··· Records for the task

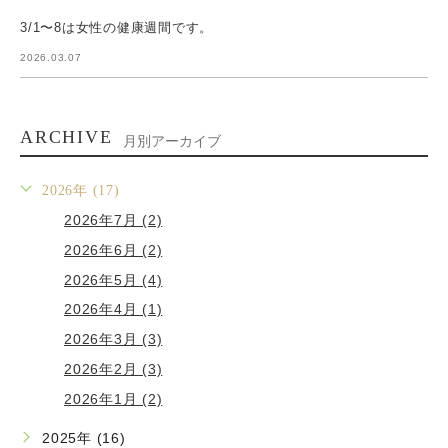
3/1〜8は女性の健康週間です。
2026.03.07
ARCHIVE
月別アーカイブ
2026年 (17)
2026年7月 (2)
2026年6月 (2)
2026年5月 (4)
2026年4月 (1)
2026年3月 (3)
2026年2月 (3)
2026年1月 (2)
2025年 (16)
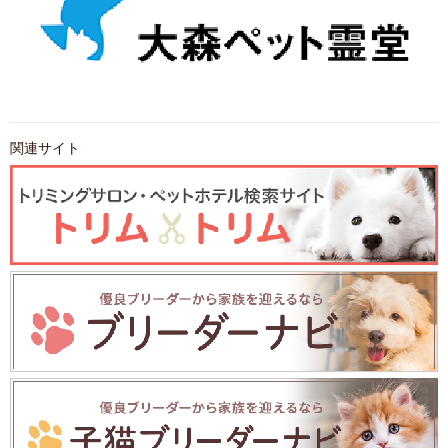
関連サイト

······
··· Records for the task

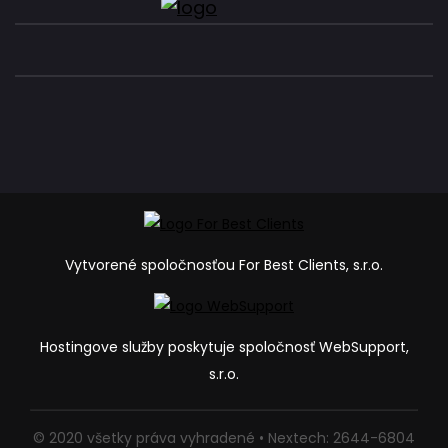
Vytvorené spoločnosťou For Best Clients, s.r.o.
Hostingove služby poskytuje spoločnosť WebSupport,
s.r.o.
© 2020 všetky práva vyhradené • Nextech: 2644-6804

······

What you are asked to do:
Gather every line in the rows above that contains the word "spoločnosťou", and copy each one in full.

Solution:
Vytvorené spoločnosťou For Best Clients, s.r.o.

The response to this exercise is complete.